Lay out the lines from the one containing "11. umf.: median" through the one containing "15. umf.: median", both included, as a Markdown table with the columns Row and Line. Put each row's number under Row, and leave out blank lines.

Supplied records:
================================

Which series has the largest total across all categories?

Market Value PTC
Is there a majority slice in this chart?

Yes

================================

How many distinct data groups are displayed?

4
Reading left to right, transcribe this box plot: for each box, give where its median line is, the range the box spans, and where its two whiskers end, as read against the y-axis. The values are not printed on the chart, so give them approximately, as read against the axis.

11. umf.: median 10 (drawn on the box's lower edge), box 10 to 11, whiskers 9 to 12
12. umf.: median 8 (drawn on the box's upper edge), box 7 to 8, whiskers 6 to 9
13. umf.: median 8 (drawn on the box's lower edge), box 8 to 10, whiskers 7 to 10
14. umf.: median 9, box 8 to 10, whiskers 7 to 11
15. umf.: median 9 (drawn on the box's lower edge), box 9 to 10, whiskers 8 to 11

================================

Task output:
| Row | Line |
|---|---|
| 1 | 11. umf.: median 10 (drawn on the box's lower edge), box 10 to 11, whiskers 9 to 12 |
| 2 | 12. umf.: median 8 (drawn on the box's upper edge), box 7 to 8, whiskers 6 to 9 |
| 3 | 13. umf.: median 8 (drawn on the box's lower edge), box 8 to 10, whiskers 7 to 10 |
| 4 | 14. umf.: median 9, box 8 to 10, whiskers 7 to 11 |
| 5 | 15. umf.: median 9 (drawn on the box's lower edge), box 9 to 10, whiskers 8 to 11 |